*Text under study:*
──────
This databank operates as a network of information that can be
accessed by governments, natural resource agencies, corporations,
researchers, academics, and others from all over the world. TNC is now
able to spread, worldwide, their gross misrepresentations of the truth
to city people, in order to continue to diminish the rights of private
landowners and resource workers.
Since their first success in Virginia, TNC has always worked
quietly behind the scenes, while politicians and land-use bureaus,
both federal and state, become their front men. In every community
targeted for land acquisition or economic destruction, a TNC operative
moves in.
They are well-educated and charming, and their job is to seek out
the weaknesses that they can exploit. They become close to the people
in the community, join their clubs, and volunteer in social programs -
all the while making their plans to betray the people's trust. When
the land is acquired through sale, coercion, or condemnation, they
leave. Behind them, they leave economic ruin, desolation, and human
despair.
The Nature Conservancy and other "Wildlands Project"
activists are using the United Nations and other socialist-leaning
nations, to manipulate the entire human population that will be forced
to evacuate their homes and live in small, confined colonies, while
animals run free.
As they have done since their inception, "saved" areas
are taken over by wealthy elites, who will enjoy the freedom of big
game hunting, fishing expeditions, ecotourism, and private real
estate, including farms, all at the right price, of course, for those
who can afford it. Their atheist/socialist belief is that nature can
be protected if the "common" people can't afford any of it.
There is a definite comparison between TNC's actions involving the
Virginia Barrier Islands and what has been developing within the
Katahdin Region, and beyond. For more than a decade, they have worked
hard to bring down natural resource economies from Alaska to the lower
48 states. Now, it's Maine's turn.
As in the other places TNC has "saved," they are working
with politicians, corporations, state and federal land-use agencies,
and other environmental groups, while their front organizations, as
well as their well-educated, charming operatives have been given their
orders. Their target is, as it has always been, the resource economy
and the citizens of this region.
──────
*Dataset content:*
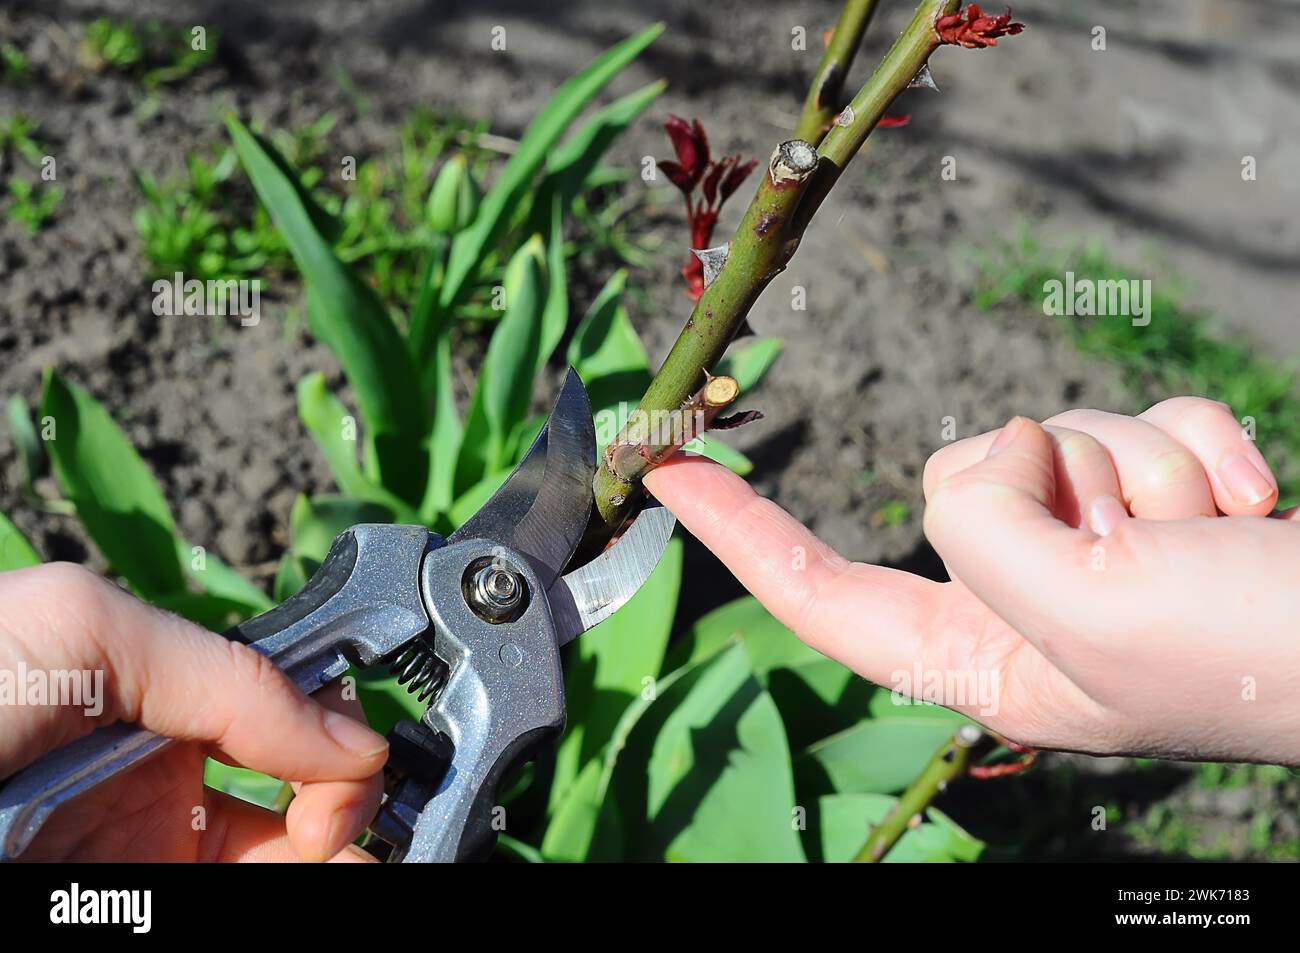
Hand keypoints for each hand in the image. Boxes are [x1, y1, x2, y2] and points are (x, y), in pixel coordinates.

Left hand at [0, 563, 387, 860]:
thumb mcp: (85, 632)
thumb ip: (230, 670)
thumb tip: (352, 736)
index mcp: (158, 698)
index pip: (285, 714)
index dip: (330, 739)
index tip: (347, 772)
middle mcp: (158, 778)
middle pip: (291, 800)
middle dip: (338, 810)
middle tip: (346, 833)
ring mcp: (137, 851)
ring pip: (266, 856)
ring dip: (320, 854)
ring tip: (335, 858)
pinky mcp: (121, 898)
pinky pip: (215, 892)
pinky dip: (274, 875)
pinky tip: (299, 866)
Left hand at [646, 397, 1299, 764]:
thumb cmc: (1249, 658)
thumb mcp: (1082, 615)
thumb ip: (982, 530)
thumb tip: (992, 459)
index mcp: (983, 663)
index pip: (821, 592)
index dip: (735, 531)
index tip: (661, 471)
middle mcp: (1025, 604)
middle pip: (965, 474)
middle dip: (1062, 481)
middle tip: (1144, 548)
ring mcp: (1095, 549)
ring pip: (1060, 432)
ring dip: (1147, 468)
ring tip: (1210, 540)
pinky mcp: (1160, 499)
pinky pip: (1140, 415)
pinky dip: (1202, 446)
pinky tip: (1254, 507)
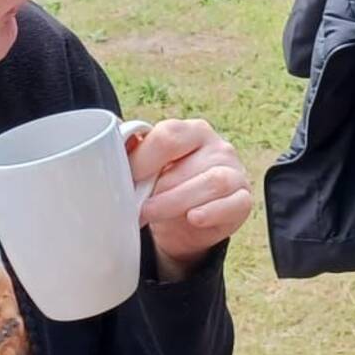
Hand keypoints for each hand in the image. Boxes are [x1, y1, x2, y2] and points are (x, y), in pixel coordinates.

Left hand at [128, 118, 253, 277]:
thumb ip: (134, 152)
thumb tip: (112, 138)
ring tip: (153, 213)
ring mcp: (234, 172)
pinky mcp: (243, 200)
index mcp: (193, 131)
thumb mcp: (149, 169)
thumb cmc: (165, 187)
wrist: (185, 224)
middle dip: (157, 187)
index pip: (170, 135)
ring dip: (176, 201)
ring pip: (211, 183)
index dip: (145, 158)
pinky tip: (193, 218)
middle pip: (188, 163)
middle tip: (136, 204)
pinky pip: (232, 204)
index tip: (125, 177)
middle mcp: (218, 147)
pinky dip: (210, 212)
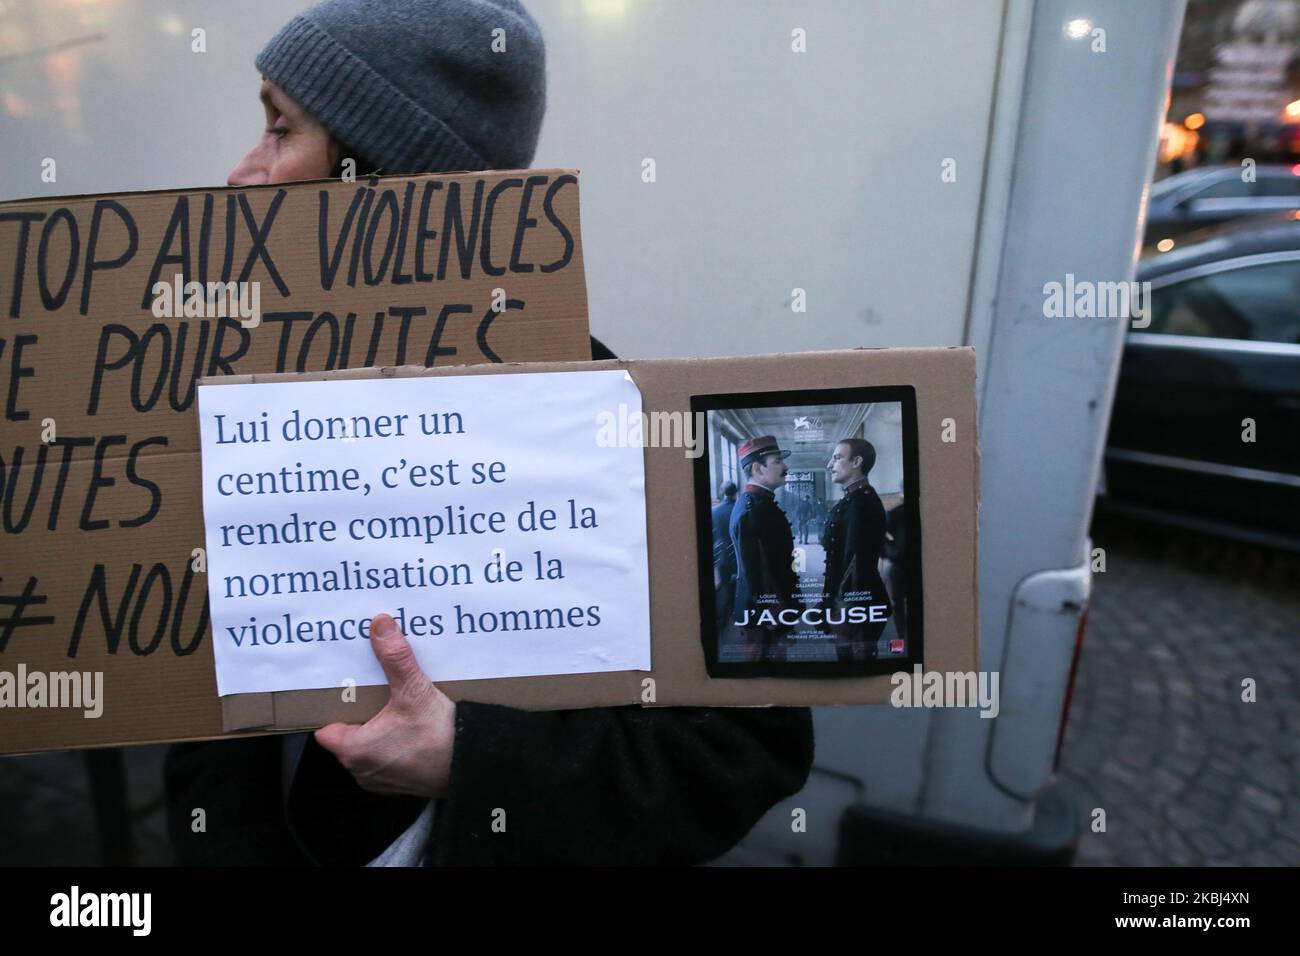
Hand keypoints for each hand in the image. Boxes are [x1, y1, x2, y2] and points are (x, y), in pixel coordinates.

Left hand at [314, 612, 455, 797]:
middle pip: (348, 736)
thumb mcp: (414, 691)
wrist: (473, 764)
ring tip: (392, 707)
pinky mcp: (402, 783)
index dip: (335, 709)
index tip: (346, 691)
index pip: (326, 729)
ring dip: (377, 731)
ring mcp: (381, 781)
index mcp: (354, 750)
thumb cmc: (439, 737)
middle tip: (372, 691)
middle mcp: (361, 770)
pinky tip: (411, 727)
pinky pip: (387, 760)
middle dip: (359, 715)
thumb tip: (380, 625)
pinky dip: (394, 746)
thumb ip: (395, 658)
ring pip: (368, 749)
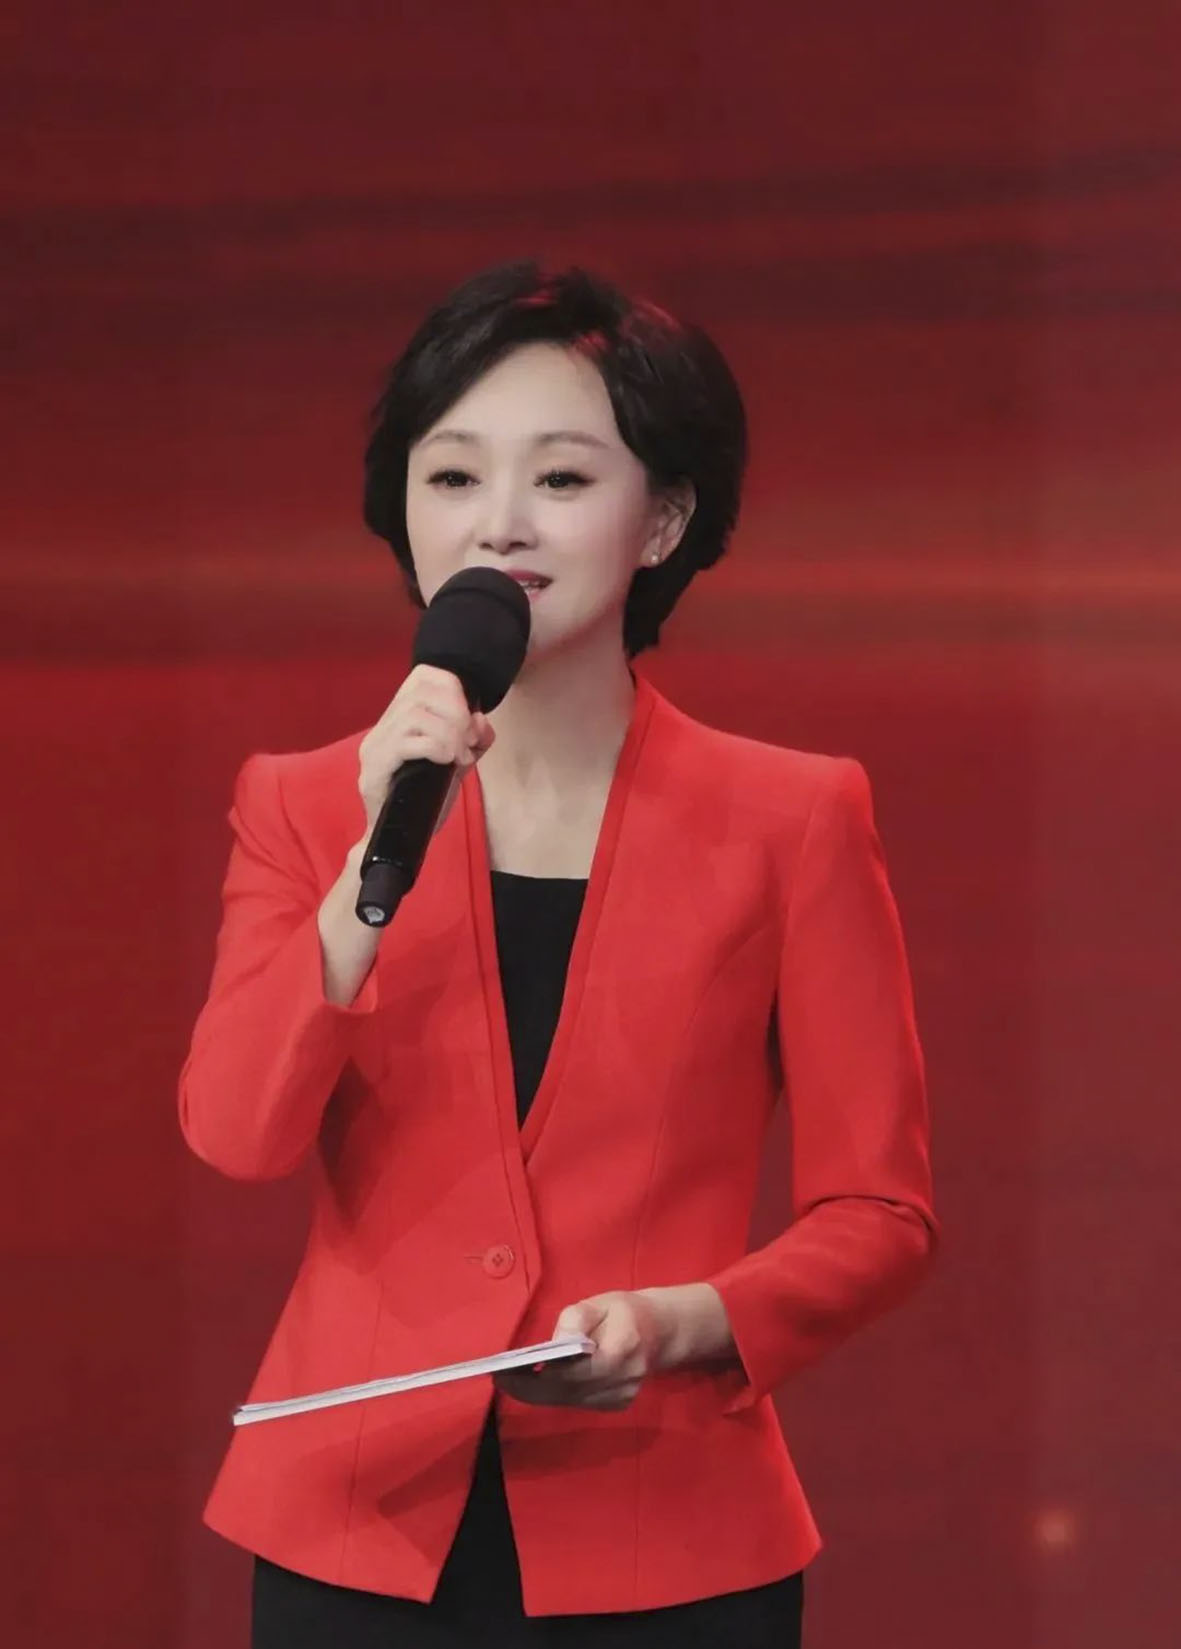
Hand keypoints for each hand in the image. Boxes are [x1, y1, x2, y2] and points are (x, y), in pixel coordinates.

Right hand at [355, 664, 494, 836]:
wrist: (399, 842)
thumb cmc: (425, 800)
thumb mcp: (458, 763)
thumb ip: (472, 740)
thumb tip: (480, 721)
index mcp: (399, 718)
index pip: (424, 676)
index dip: (453, 689)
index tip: (469, 719)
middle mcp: (383, 727)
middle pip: (422, 693)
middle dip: (456, 713)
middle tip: (468, 743)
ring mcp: (374, 747)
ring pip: (415, 715)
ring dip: (448, 733)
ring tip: (459, 756)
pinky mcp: (373, 769)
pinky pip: (406, 742)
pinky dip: (436, 747)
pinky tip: (447, 762)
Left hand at [492, 1284, 735, 1412]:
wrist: (660, 1331)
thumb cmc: (624, 1311)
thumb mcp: (599, 1302)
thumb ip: (575, 1321)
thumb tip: (555, 1346)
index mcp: (622, 1350)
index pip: (572, 1373)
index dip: (534, 1377)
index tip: (503, 1371)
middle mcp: (623, 1382)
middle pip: (565, 1392)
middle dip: (528, 1387)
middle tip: (499, 1376)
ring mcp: (621, 1399)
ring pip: (568, 1401)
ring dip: (539, 1391)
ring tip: (513, 1376)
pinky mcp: (616, 1406)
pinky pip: (576, 1402)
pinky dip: (556, 1392)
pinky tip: (541, 1380)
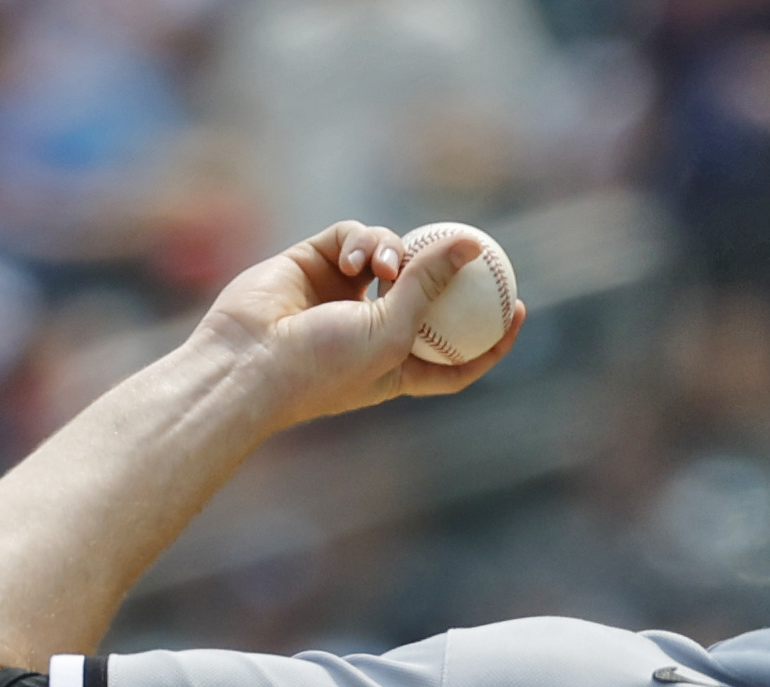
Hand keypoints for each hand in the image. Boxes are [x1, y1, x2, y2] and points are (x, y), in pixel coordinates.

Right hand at [193, 220, 526, 430]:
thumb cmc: (326, 365)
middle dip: (447, 271)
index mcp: (400, 365)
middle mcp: (375, 327)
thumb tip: (471, 242)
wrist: (250, 360)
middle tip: (476, 249)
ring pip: (392, 254)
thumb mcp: (395, 331)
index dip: (491, 336)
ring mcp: (345, 294)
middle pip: (428, 293)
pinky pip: (354, 237)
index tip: (518, 308)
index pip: (457, 354)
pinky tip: (351, 261)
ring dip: (394, 252)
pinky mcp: (316, 262)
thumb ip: (432, 284)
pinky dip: (360, 241)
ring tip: (382, 267)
──────
*Exercises to complete:*
• A. In the passage about The Nature Conservancy, what do the TNC operatives do once the land has been acquired?
• B. Carry on the passage about The Nature Conservancy, starting after its final sentence.

*Solved tasks:*
• A. They leave, and behind them they leave economic ruin, desolation, and human despair.

• B.
The Nature Conservancy is very good at what it does. Mr. McNeil, a
member of TNC's Board of Trustees, and other board members of MAGIC
have been meeting secretly with TNC and the Wilderness Society, even
as they claim that MAGIC is there for the region's "growth and
development."
Most area people now realize that the board of this so-called
development organization has provided very little of either growth or
economic development, since the mills went down.
Could it be that this is a TNC front group that has been set up to
stop economic growth in the region? The Pine Tree Development Zone
designation and the grant monies do not seem to be used for the
benefit of local people. Where has the money gone? Why is the area
regressing, despite the self-congratulatory "success"
stories in the newspapers?
On another front, why is it that Matthew Polstein has been accorded
the privilege of purchasing his lease, plus an adjoining parcel of
land, while the rest of the camp owners of Millinocket Lake, and the
rest of the Pemadumcook chain of lakes have been refused the same
privilege?
I am sure that area people have plenty of questions of their own
that need to be answered. The place where they need to be asked - and
asked often - is at Council meetings.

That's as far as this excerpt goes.